(What to do): Copy the data records below without the pictures, replacing "collector number" with "field number" and keeping everything else the same.
# Start of Input
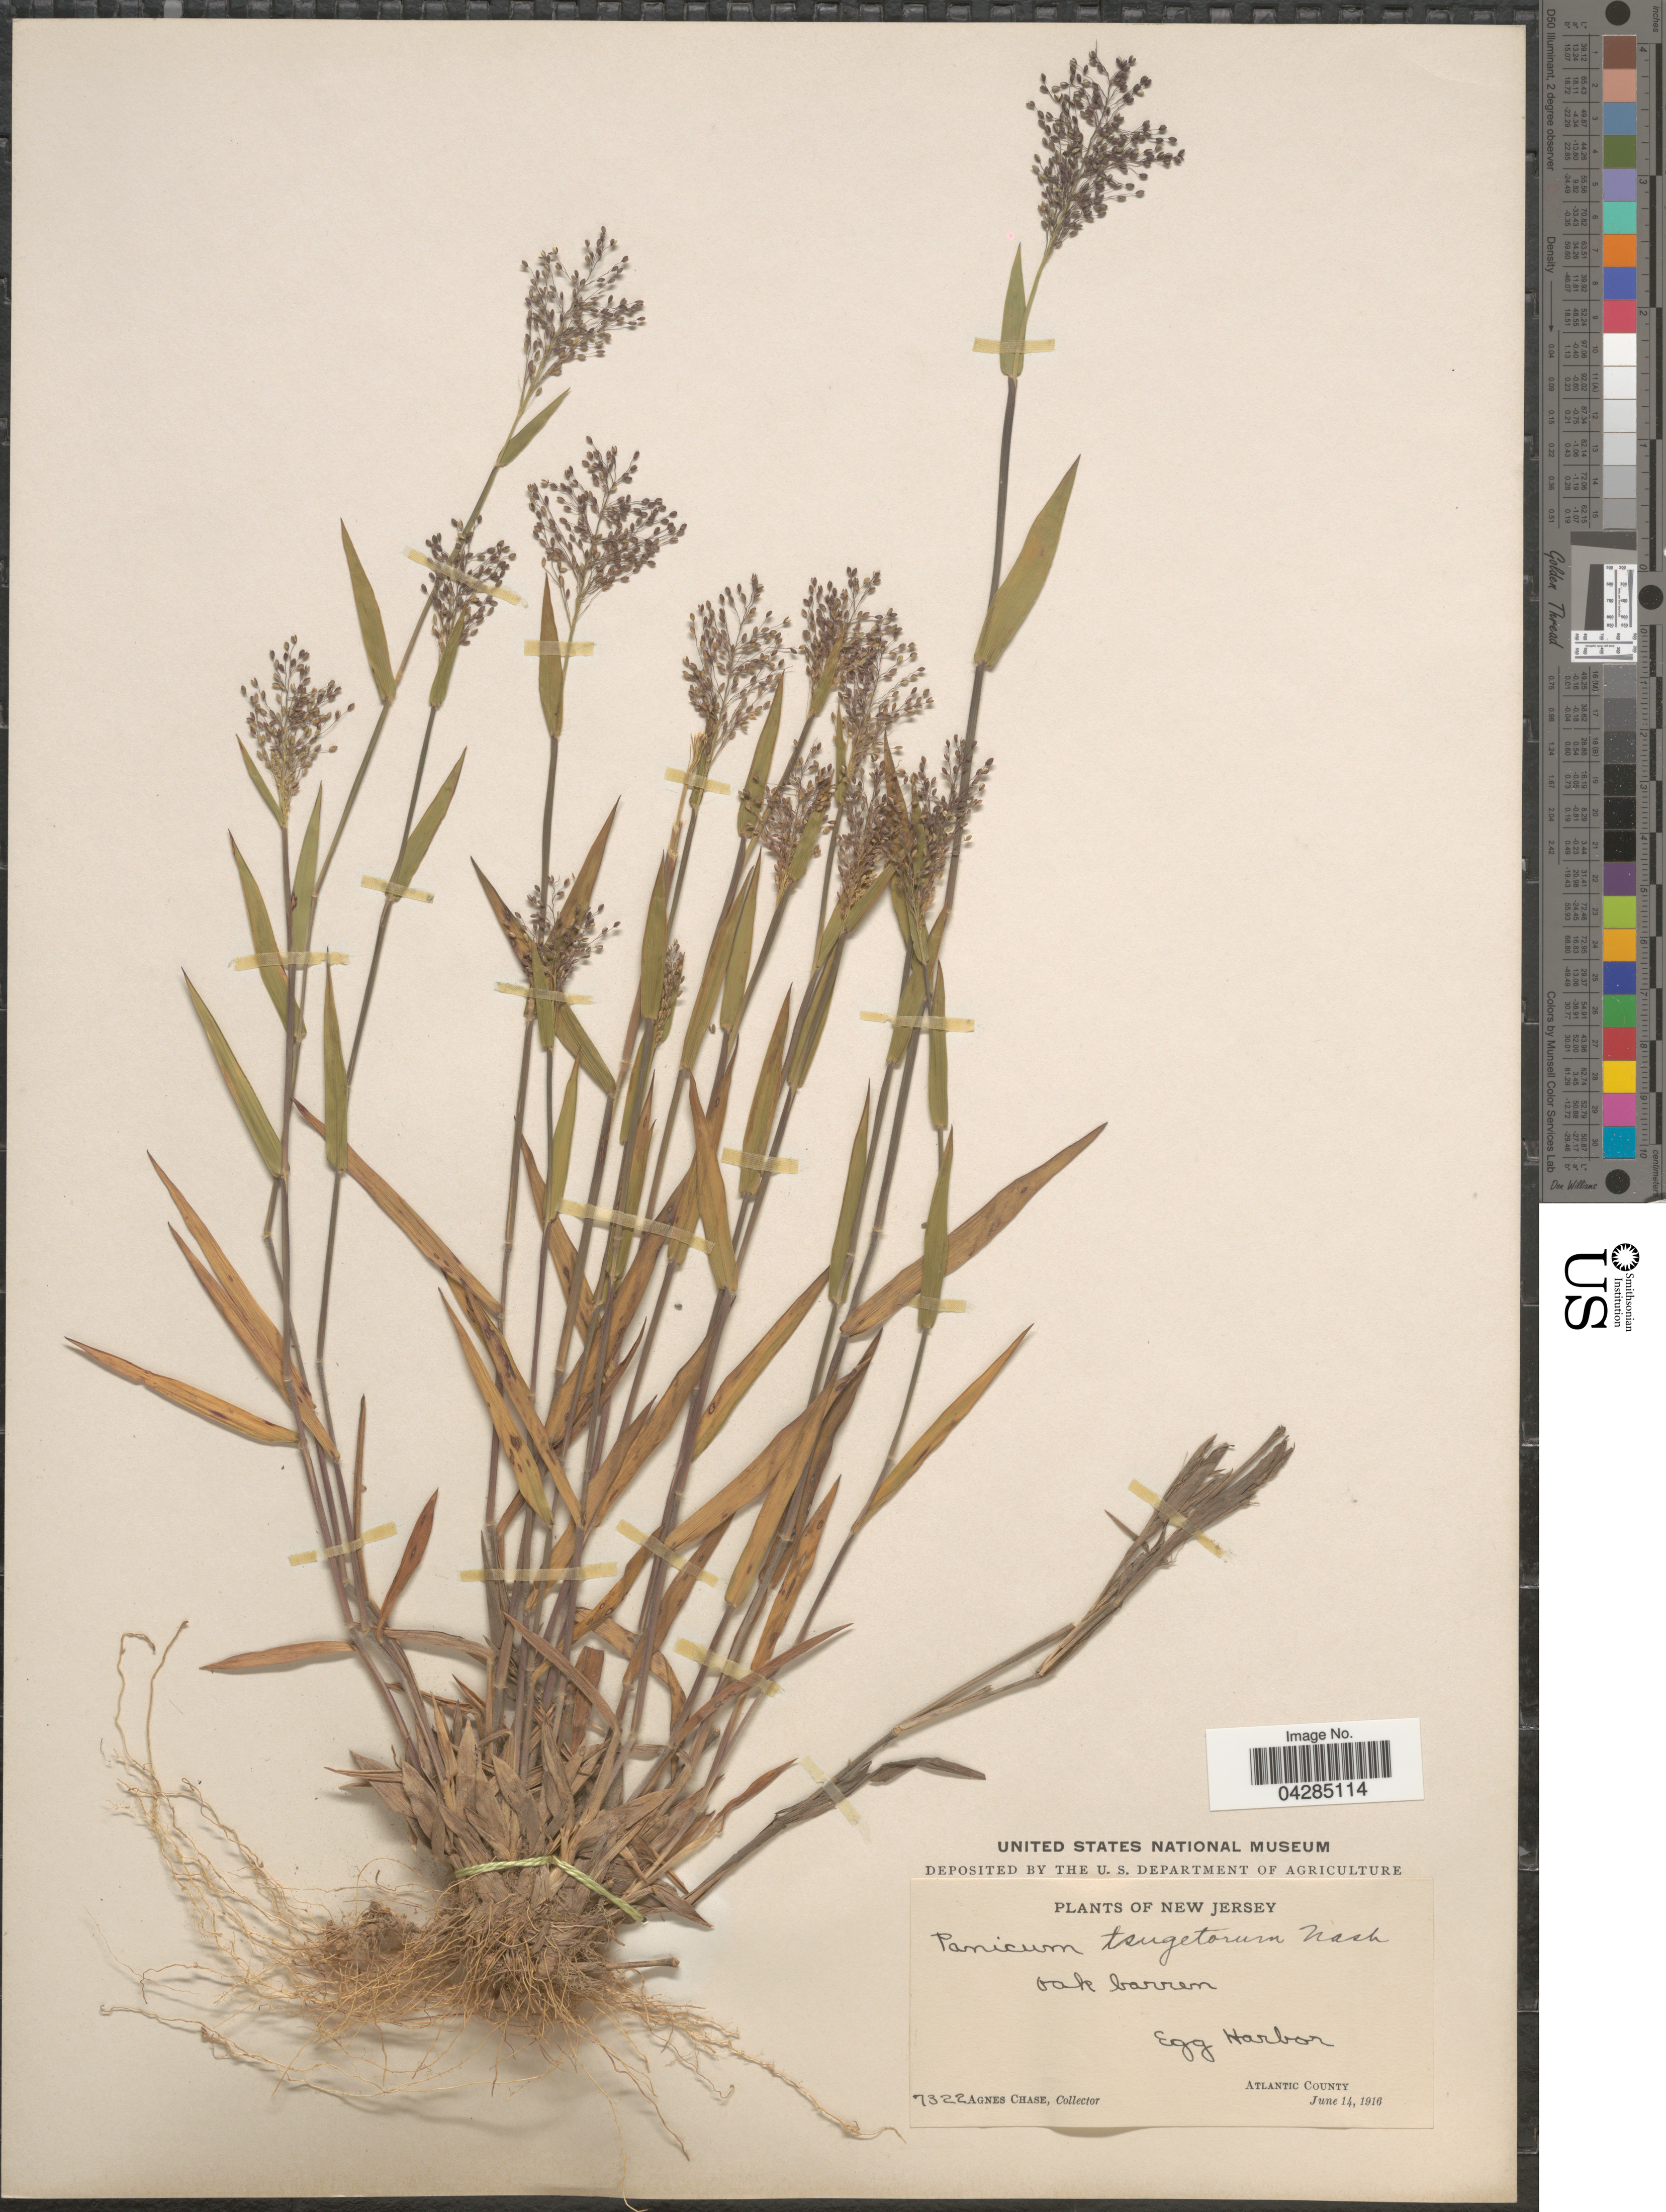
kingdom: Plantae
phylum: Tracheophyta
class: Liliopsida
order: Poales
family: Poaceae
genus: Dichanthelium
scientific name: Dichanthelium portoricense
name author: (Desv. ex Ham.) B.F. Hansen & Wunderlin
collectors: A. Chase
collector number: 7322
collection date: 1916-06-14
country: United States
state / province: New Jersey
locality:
# End of Input
(Task output):
kingdom: Plantae
phylum: Tracheophyta
class: Liliopsida
order: Poales
family: Poaceae
genus: Dichanthelium
scientific name: Dichanthelium portoricense
name author: (Desv. ex Ham.) B.F. Hansen & Wunderlin
collectors: A. Chase
field number: 7322
collection date: 1916-06-14
country: United States
state / province: New Jersey
locality:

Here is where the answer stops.